The ship, which was also carrying 1,167 crew, began moving again Tuesday when a Mexican tugboat arrived. Rocking gently with the waves, the ship moved slowly with a coast guard boat along one side and the USS Ronald Reagan aircraft carrier on the ship's other side. There were no visible signs of damage.

Ship adrift since Monday morning

The ship was 320 kilometres south of San Diego and about 70 kilometres offshore when an engine room fire Monday morning killed its power and set it adrift.

No one was hurt, but the passengers and crew were left without air conditioning, hot water, cellphone or internet service. The ship's auxiliary power allowed for working toilets and cold water.

U.S. navy Seahawk helicopters were ferrying supplies, including Spam, crabmeat, croissants and Pop-Tarts to the ship from the USS Ronald Reagan, an aircraft carrier that reached the Splendor after it was diverted from training manoeuvres to help.

People were trying to keep their spirits up by singing, socializing and playing cards, said passenger David Zambrano, who managed to get cellphone service Wednesday and called his employer, Denver TV station 9NEWS.

The ship's bars, casinos, pools and upper deck were closed. Rooms in the interior of the ship were dark, and passengers propped open their doors to let in air and emergency lighting from the hallways.

"So really, all we're doing is just kind of hanging out on a boat waiting for the next mealtime," Zambrano said.

Two-hour wait for food

But when mealtime comes, there's a two-hour wait for food, which is cold.

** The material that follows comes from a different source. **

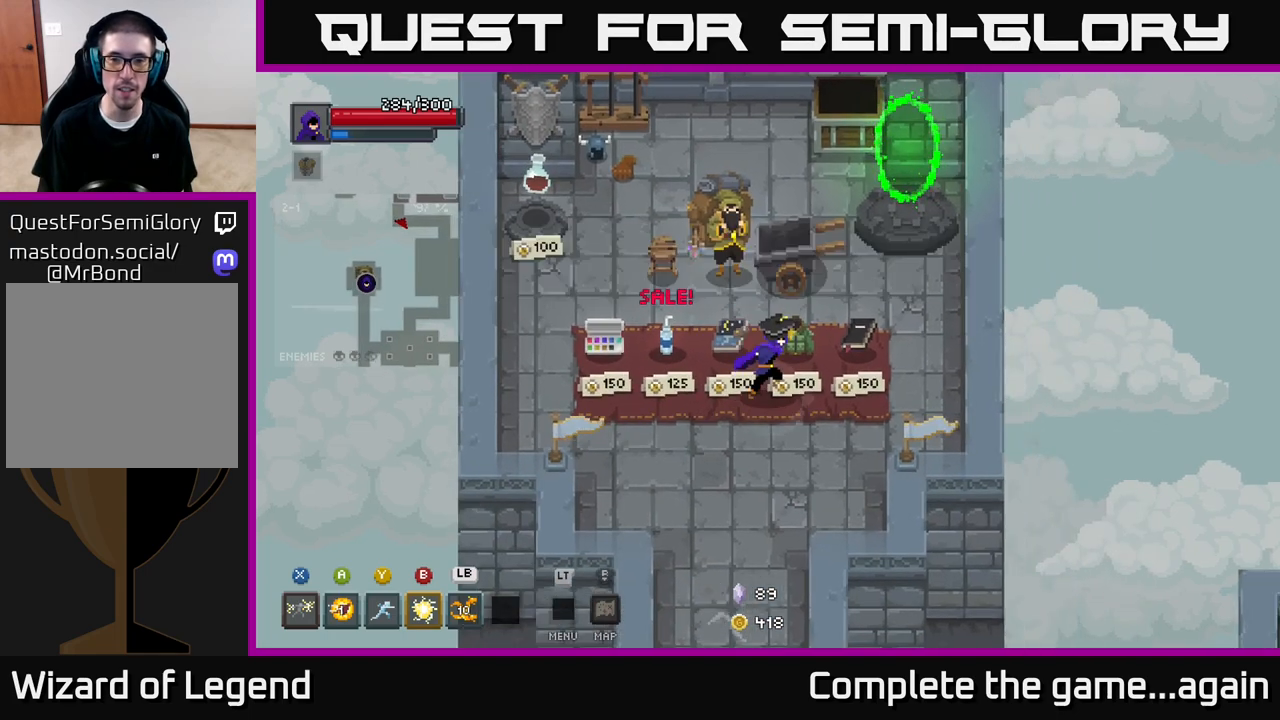
{"buttons": [], "left_stick": "center", "right_stick": "center", "events": [[133, "left_stick", "center"]]}
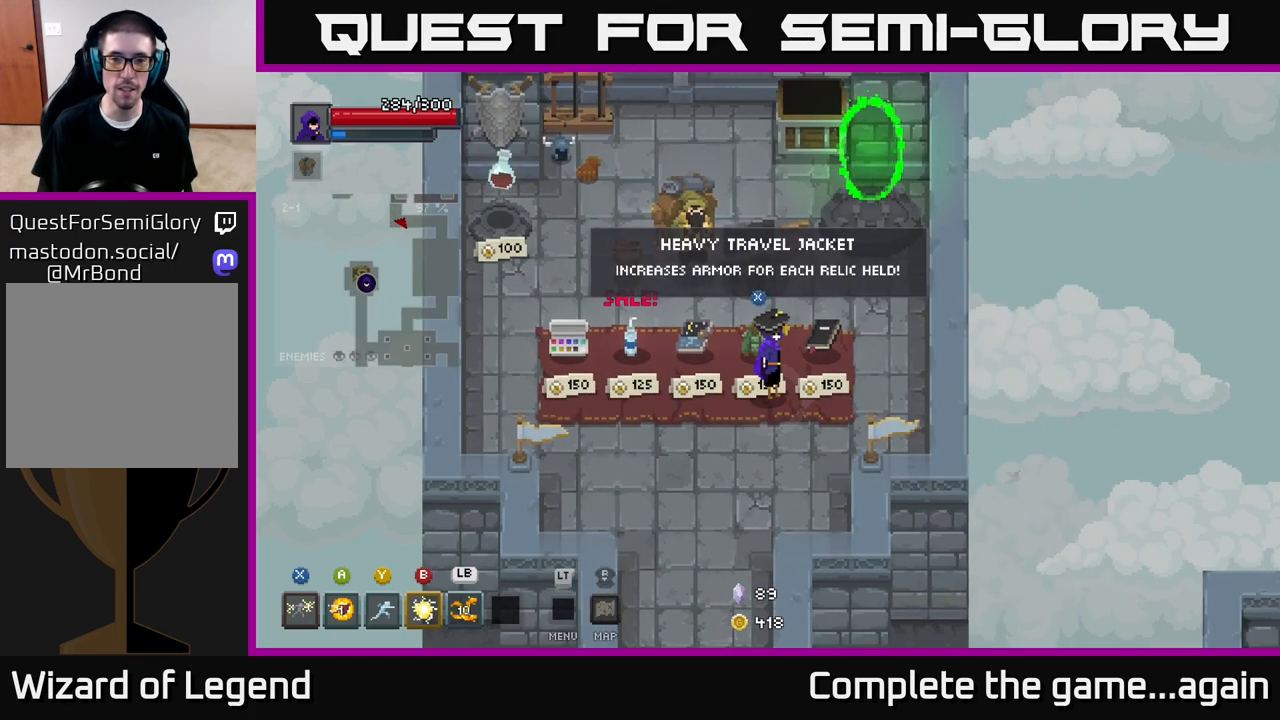
{"buttons": [], "left_stick": "center", "right_stick": "center", "events": []}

"It's almost like a diet cruise because we've been eating salads and fruit and small sandwiches," Zambrano said. "It's nothing like anyone expected, no."

The Splendor only had enough food to last through midday Tuesday because refrigerators on the ship stopped working after the power was knocked out, navy Cmdr. Greg Hicks said. But thousands of kilograms of food had been delivered by Tuesday night.

The U.S. Coast Guard and Mexican navy also sent resources to the ship, which is now being pulled by two tugboats.

The tugboats were originally set to take the Splendor to Ensenada, Mexico, but the cruise line changed its plans and wants it towed to San Diego, where hotel and flight arrangements will await the passengers, Carnival said.

Carnival first planned to haul the ship to the Mexican port of Ensenada, not far from a movie studio complex used to film Titanic, and bus passengers to the U.S. But the cruise line decided they would be more comfortable on board, spokesman Vance Gulliksen said.

Passengers in good spirits

Zambrano said passengers were overjoyed to hear they were heading straight back to California and wouldn't have to go through the tedious customs process at the border.

"When they said they were towing us to San Diego instead of Ensenada, the cheer could be heard all the way around the boat," he said. "Everybody was screaming and then every time the rescues boat shows up, people run to the side and they cheer and they wave and they take pictures."

Carnival Corp.'s stock was down about one per cent Tuesday.

The situation will be costly for Carnival, which is refunding passengers, offering vouchers for future cruises and may have to dry dock the ship if the damage is extensive.

Accidents like the engine-room fire are rare, said Monty Mathisen, of the New York-based publication Cruise Industry News.

The last major cruise-ship accident was in 2007, when a ship with more than 1,500 people sank after hitting rocks near the Aegean island of Santorini, Mathisen said. Two French tourists died.